- _What you will do_
Copy the records below word for word, every line of every one, and leave the pictures out.
(Task input begins)
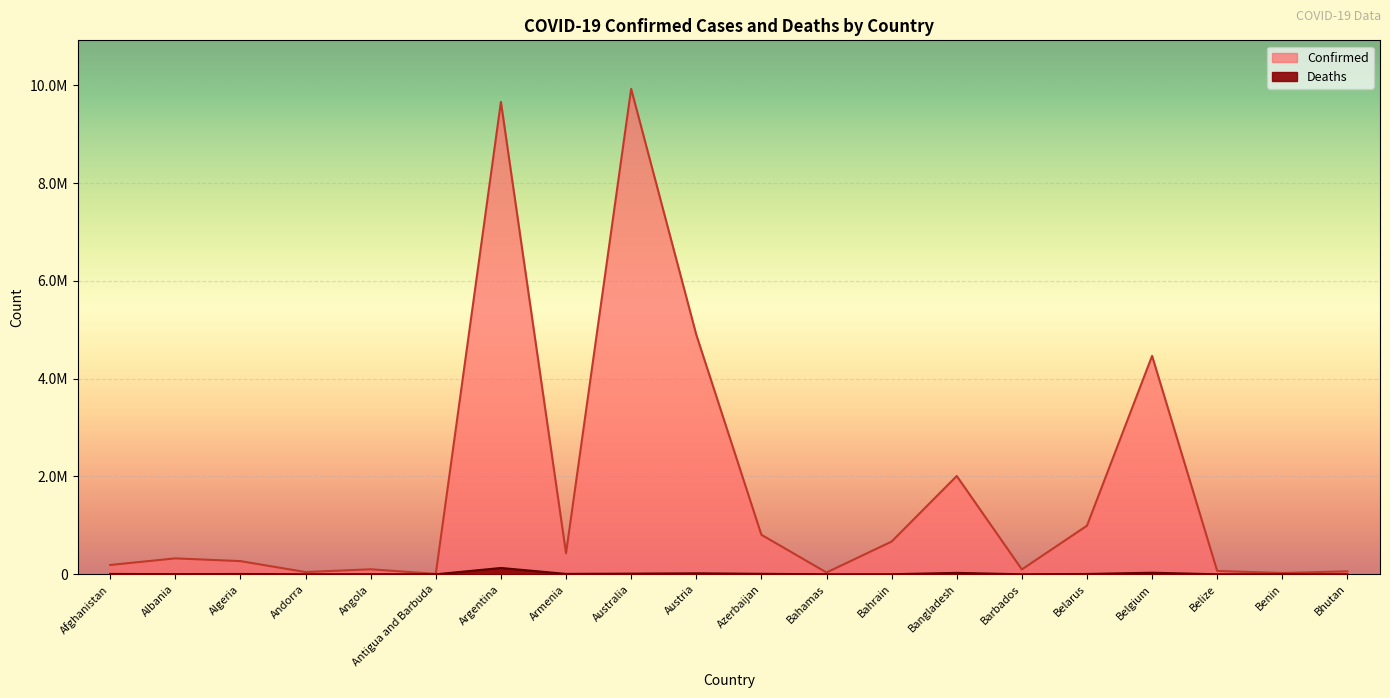

Rank the categories by Confirmed value from lowest to highest.

Antigua and Barbuda, Benin, Bahamas, Andorra, Bhutan, Belize, Barbados, Angola, Afghanistan, Algeria, Albania, Armenia, Bahrain, Azerbaijan, Belarus, Bangladesh, Belgium, Austria, Argentina, Australia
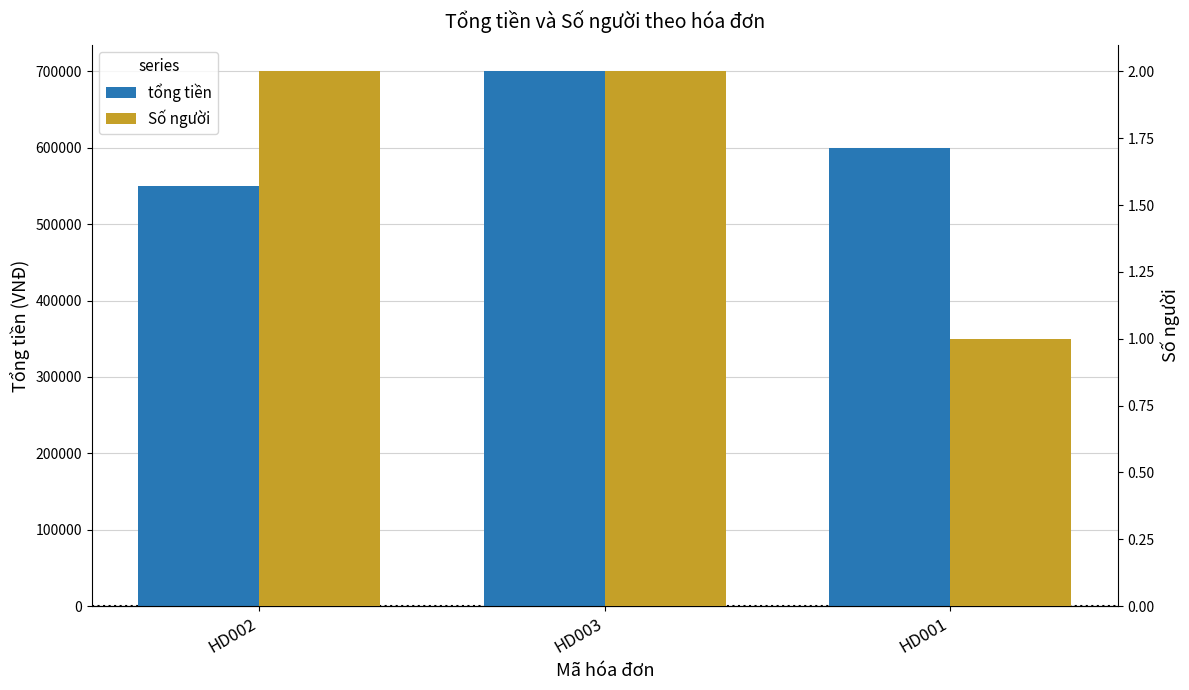

How many distinct data groups are displayed?

2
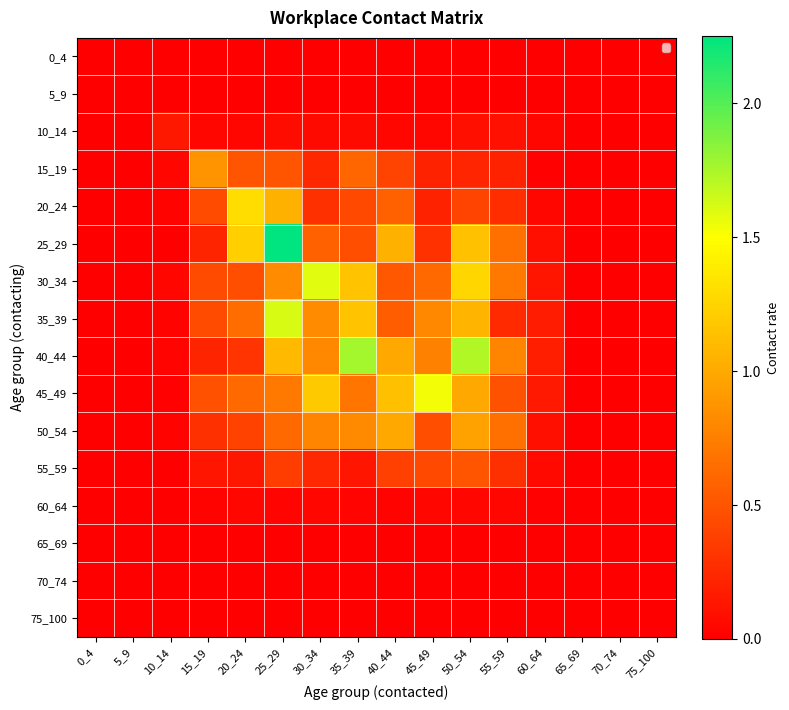

Reading right to left, extract all data points from this chart.

0_4: 75_100=0.0	70_74=0.0	65_69=0.0	60_64=0.0	55_59=0.0	50_54=0.0	45_49=0.0	40_44=0.0	35_39=0.0	30_34=0.0	25_29=0.0	20_24=0.0	15_19=0.0	10_14=0.0	5_9=0.0	0_4=0.0
5_9: 75_100=0.0	70_74=0.0	65_69=0.0	60_64=0.0	55_59=0.0	50_54=0.0	45_49=0.0	40_44=0.0	35_39=0.0	30_34=0.0	25_29=0.0	20_24=0.0	15_19=0.0	10_14=0.0	5_9=0.0	0_4=0.0
10_14: 75_100=0.0	70_74=0.0	65_69=0.0	60_64=0.0	55_59=0.1	50_54=0.1	45_49=0.0	40_44=0.0	35_39=0.1	30_34=0.1	25_29=0.1	20_24=0.0	15_19=0.0	10_14=0.1	5_9=0.0	0_4=0.0
15_19: 75_100=0.0	70_74=0.0	65_69=0.0	60_64=0.0	55_59=0.2	50_54=0.2	45_49=0.2	40_44=0.4	35_39=0.6	30_34=0.2	25_29=0.5	20_24=0.5	15_19=0.9	10_14=0.0	5_9=0.0	0_4=0.0
20_24: 75_100=0.0	70_74=0.0	65_69=0.0	60_64=0.1	55_59=0.3	50_54=0.4	45_49=0.2	40_44=0.6	35_39=0.4	30_34=0.3	25_29=1.0	20_24=1.3	15_19=0.4	10_14=0.0	5_9=0.0	0_4=0.0
25_29: 75_100=0.0	70_74=0.0	65_69=0.0	60_64=0.1	55_59=0.7	50_54=1.1	45_49=0.3	40_44=1.0	35_39=0.5	30_34=0.6	25_29=2.3	20_24=1.2	15_19=0.2	10_14=0.0	5_9=0.0	0_4=0.0
30_34: 75_100=0.0	70_74=0.0	65_69=0.0	60_64=0.1	55_59=0.7	50_54=1.3	45_49=0.6	40_44=0.5	35_39=1.1	30_34=1.6	25_29=0.8	20_24=0.5	15_19=0.4	10_14=0.0	5_9=0.0	0_4=0.0
35_39: 75_100=0.0	70_74=0.0	65_69=0.0	60_64=0.2	55_59=0.2	50_54=1.1	45_49=0.8	40_44=0.6	35_39=1.2	30_34=0.8	25_29=1.6	20_24=0.6	15_19=0.4	10_14=0.0	5_9=0.0	0_4=0.0
40_44: 75_100=0.0	70_74=0.0	65_69=0.0	60_64=0.2	55_59=0.8	50_54=1.7	45_49=0.8	40_44=1.0	35_39=1.8	30_34=0.8	25_29=1.1	20_24=0.3	15_19=0.2	10_14=0.0	5_9=0.0	0_4=0.0
45_49: 75_100=0.0	70_74=0.0	65_69=0.0	60_64=0.2	55_59=0.5	50_54=1.0	45_49=1.5	40_44=1.1	35_39=0.7	30_34=1.2	25_29=0.7	20_24=0.6	15_19=0.5	10_14=0.0	5_9=0.0	0_4=0.0
50_54: 75_100=0.0	70_74=0.0	65_69=0.0	60_64=0.1	55_59=0.7	50_54=1.0	45_49=0.5	40_44=1.0	35_39=0.8	30_34=0.8	25_29=0.6	20_24=0.4	15_19=0.3	10_14=0.0	5_9=0.0	0_4=0.0
55_59: 75_100=0.0	70_74=0.0	65_69=0.0	60_64=0.1	55_59=0.3	50_54=0.5	45_49=0.4	40_44=0.4	35_39=0.1	30_34=0.2	25_29=0.4	20_24=0.1	15_19=0.1	10_14=0.0	5_9=0.0	0_4=0.0
60_64: 75_100=0.0	70_74=0.0	65_69=0.0	60_64=0.0	55_59=0.0	50_54=0.0	45_49=0.0	40_44=0.0	35_39=0.0	30_34=0.0	25_29=0.0	20_24=0.0	15_19=0.0	10_14=0.0	5_9=0.0	0_4=0.0
65_69: 75_100=0.0	70_74=0.0	65_69=0.0	60_64=0.0	55_59=0.0	50_54=0.0	45_49=0.0	40_44=0.0	35_39=0.0	30_34=0.0	25_29=0.0	20_24=0.0	15_19=0.0	10_14=0.0	5_9=0.0	0_4=0.0
70_74: 75_100=0.0	70_74=0.0	65_69=0.0	60_64=0.0	55_59=0.0	50_54=0.0	45_49=0.0	40_44=0.0	35_39=0.0	30_34=0.0	25_29=0.0	20_24=0.0	15_19=0.0	10_14=0.0	5_9=0.0	0_4=0.0
75_100: 75_100=0.0	70_74=0.0	65_69=0.0	60_64=0.0	55_59=0.0	50_54=0.0	45_49=0.0	40_44=0.0	35_39=0.0	30_34=0.0	25_29=0.0	20_24=0.0	15_19=0.0	10_14=0.0	5_9=0.0	0_4=0.0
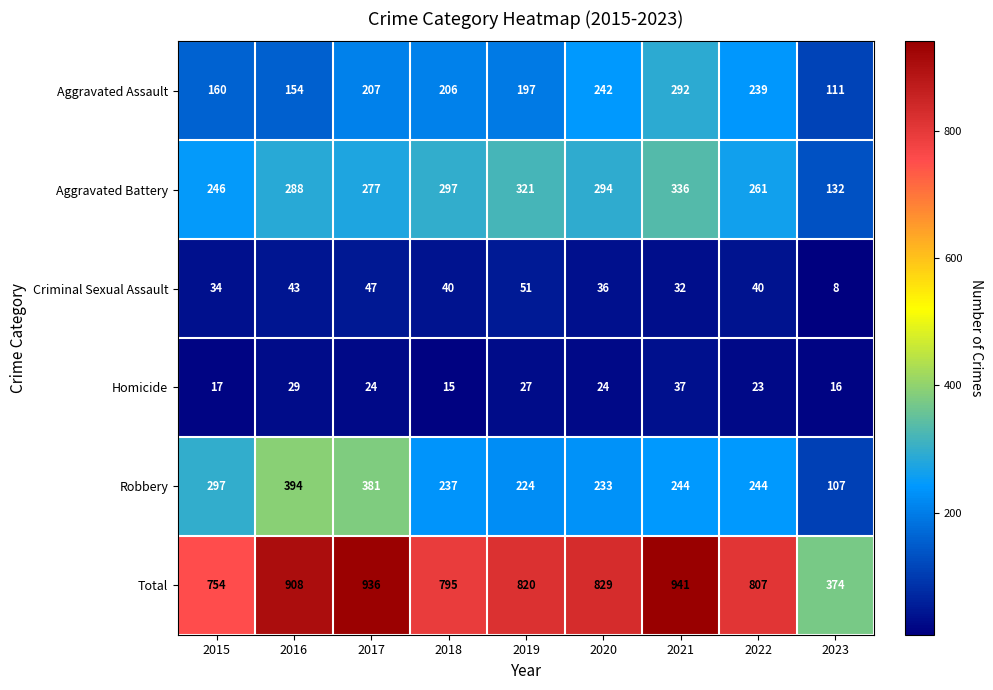

Where is Criminal Sexual Assault nearest to the value 29?

2021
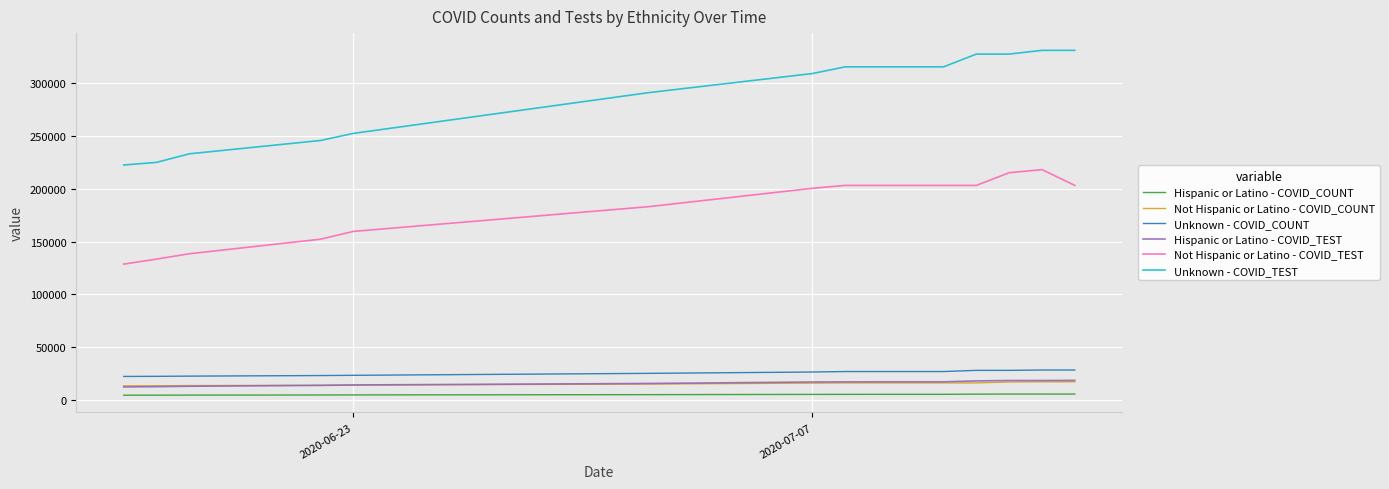

Which series has the largest total across all categories?

Unknown - COVID_TEST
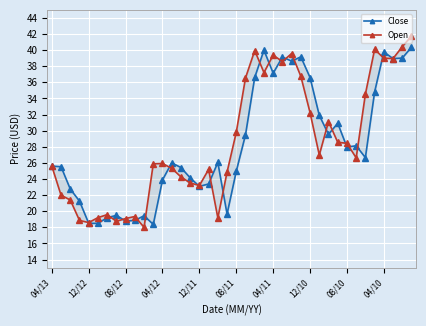

True or false: Close has more than 0 points higher than both neighbors.

True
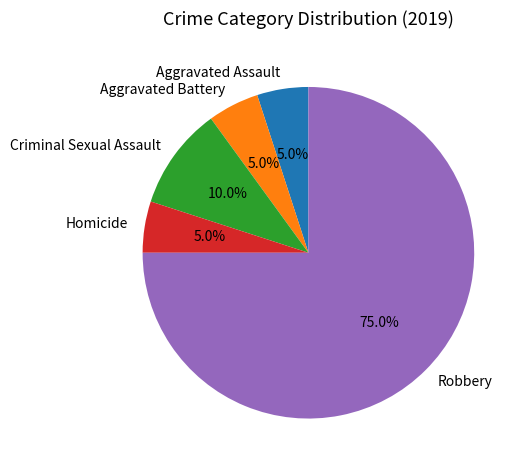

What is the ratio of the value at Robbery to the value at Criminal Sexual Assault?

7.5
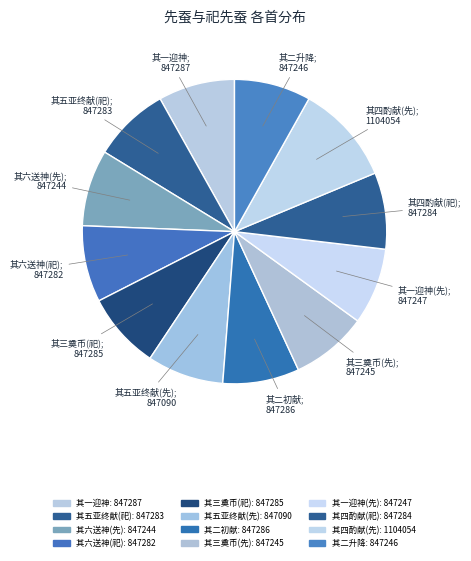

How many segments does this pie chart have?

12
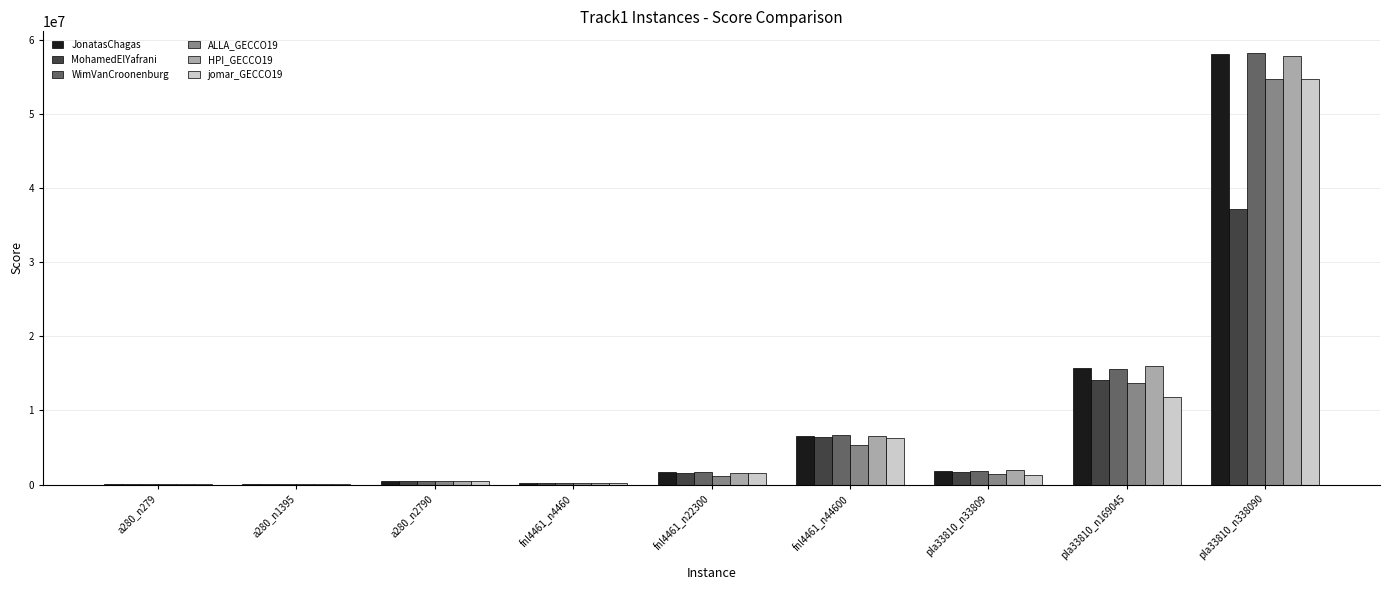

What is the approximate value of HPI_GECCO19 at a280_n1395?

116221.4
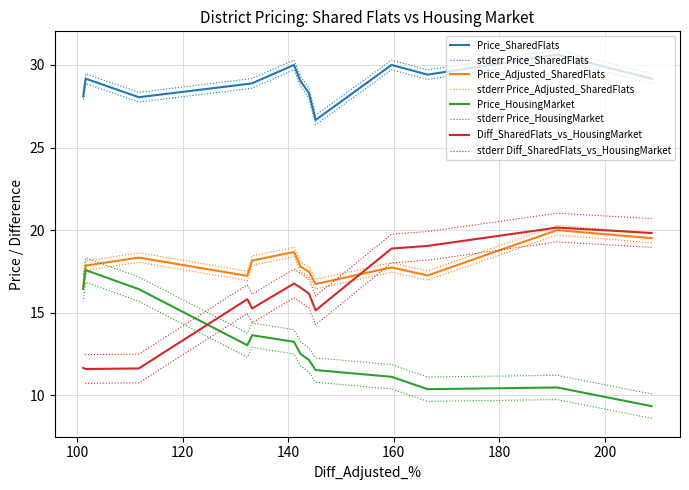

True or false: Price_SharedFlats and Diff_SharedFlats_vs_HousingMarket intersect in this chart.

False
(Task input ends)
- _Output_
Rank the categories by Confirmed value from lowest to highest.

Antigua and Barbuda, Benin, Bahamas, Andorra, Bhutan, Belize, Barbados, Angola, Afghanistan, Algeria, Albania, Armenia, Bahrain, Azerbaijan, Belarus, Bangladesh, Belgium, Austria, Argentina, Australia

How many distinct data groups are displayed?

2

Reading right to left, extract all data points from this chart.

0_4: 75_100=0.0	70_74=0.0	65_69=0.0	60_64=0.0	55_59=0.0	50_54=0.0	45_49=0.0	40_44=0.0	35_39=0.0	30_34=0.0	25_29=0.0	20_24=0.0	15_19=0.0	10_14=0.0	5_9=0.0	0_4=0.0
5_9: 75_100=0.0	70_74=0.0	65_69=0.0	60_64=0.0	55_59=0.0	50_54=0.0	45_49=0.0	40_44=0.0	35_39=0.0	30_34=0.0	25_29=0.0	20_24=0.0	15_19=0.0	10_14=0.0	5_9=0.0	0_4=0.0
10_14: 75_100=0.0	70_74=0.0	65_69=0.0	60_64=0.0	55_59=0.1	50_54=0.1	45_49=0.0	40_44=0.0	35_39=0.1	30_34=0.1	25_29=0.1	20_24=0.0	15_19=0.0	10_14=0.1	5_9=0.0	0_4=0.0
15_19: 75_100=0.0	70_74=0.0	65_69=0.0	60_64=0.0	55_59=0.2	50_54=0.2	45_49=0.2	40_44=0.4	35_39=0.6	30_34=0.2	25_29=0.5	20_24=0.5	15_19=0.9	10_14=0.0	5_9=0.0	0_4=0.0
20_24: 75_100=0.0	70_74=0.0	65_69=0.0	60_64=0.1	55_59=0.3	50_54=0.4	45_49=0.2	40_44=0.6	35_39=0.4	30_34=0.3	25_29=1.0	20_24=1.3	15_19=0.4	10_14=0.0	5_9=0.0	0_4=0.0
25_29: 75_100=0.0	70_74=0.0	65_69=0.0	60_64=0.1	55_59=0.7	50_54=1.1	45_49=0.3	40_44=1.0	35_39=0.5	30_34=0.6	25_29=2.3	20_24=1.2	15_19=0.2	10_14=0.0	5_9=0.0	0_4=0.0
30_34: 75_100=0.0	70_74=0.0	65_69=0.0	60_64=0.1	55_59=0.7	50_54=1.3	45_49=0.6	40_44=0.5	35_39=1.1	30_34=1.6	25_29=0.8	20_24=0.5	15_19=0.4	10_14=0.0	5_9=0.0	0_4=0.0
35_39: 75_100=0.0	70_74=0.0	65_69=0.0	60_64=0.2	55_59=0.2	50_54=1.1	45_49=0.8	40_44=0.6	35_39=1.2	30_34=0.8	25_29=1.6	20_24=0.6	15_19=0.4	10_14=0.0	5_9=0.0	0_4=0.0
40_44: 75_100=0.0	70_74=0.0	65_69=0.0	60_64=0.2	55_59=0.8	50_54=1.7	45_49=0.8	40_44=1.0	35_39=1.8	30_34=0.8	25_29=1.1	20_24=0.3	15_19=0.2	10_14=0.0	5_9=0.0	0_4=0.0
45_49: 75_100=0.0	70_74=0.0	65_69=0.0	60_64=0.2	55_59=0.5	50_54=1.0	45_49=1.5	40_44=1.1	35_39=0.7	30_34=1.2	25_29=0.7	20_24=0.6	15_19=0.5	10_14=0.0	5_9=0.0	0_4=0.0
50_54: 75_100=0.0	70_74=0.0	65_69=0.0	60_64=0.1	55_59=0.7	50_54=1.0	45_49=0.5	40_44=1.0	35_39=0.8	30_34=0.8	25_29=0.6	20_24=0.4	15_19=0.3	10_14=0.0	5_9=0.0	0_4=0.0
55_59: 75_100=0.0	70_74=0.0	65_69=0.0	60_64=0.1	55_59=0.3	50_54=0.5	45_49=0.4	40_44=0.4	35_39=0.1	30_34=0.2	25_29=0.4	20_24=0.1	15_19=0.1	10_14=0.0	5_9=0.0	0_4=0.0
60_64: 75_100=0.0	70_74=0.0	65_69=0.0	60_64=0.0	55_59=0.0	50_54=0.0	45_49=0.0	40_44=0.0	35_39=0.0	30_34=0.0	25_29=0.0	20_24=0.0	15_19=0.0	10_14=0.0	5_9=0.0	0_4=0.0
65_69: 75_100=0.0	70_74=0.0	65_69=0.0	60_64=0.0	55_59=0.0	50_54=0.0	45_49=0.0	40_44=0.0	35_39=0.0	30_34=0.0	25_29=0.0	20_24=0.0	15_19=0.0	10_14=0.0	5_9=0.0	0_4=0.0
70_74: 75_100=0.0	70_74=0.0	65_69=0.0	60_64=0.0	55_59=0.0	50_54=0.0	45_49=0.0	40_44=0.0	35_39=0.0	30_34=0.0	25_29=0.0	20_24=0.0	15_19=0.0	10_14=0.0	5_9=0.0	0_4=0.0
75_100: 75_100=0.0	70_74=0.0	65_69=0.0	60_64=0.0	55_59=0.0	50_54=0.0	45_49=0.0	40_44=0.0	35_39=0.0	30_34=0.0	25_29=0.0	20_24=0.0	15_19=0.0	10_14=0.0	5_9=0.0	0_4=0.0

Where is Criminal Sexual Assault nearest to the value 29?

2021

Which series has the largest total across all categories?

Unknown - COVID_TEST

True or false: Close has more than 0 points higher than both neighbors.

True

What is the ratio of the value at Robbery to the value at Criminal Sexual Assault?

7.5

How many segments does this pie chart have?

12

What is the approximate value of HPI_GECCO19 at a280_n1395?

116221.4

True or false: Price_SharedFlats and Diff_SharedFlats_vs_HousingMarket intersect in this chart.

False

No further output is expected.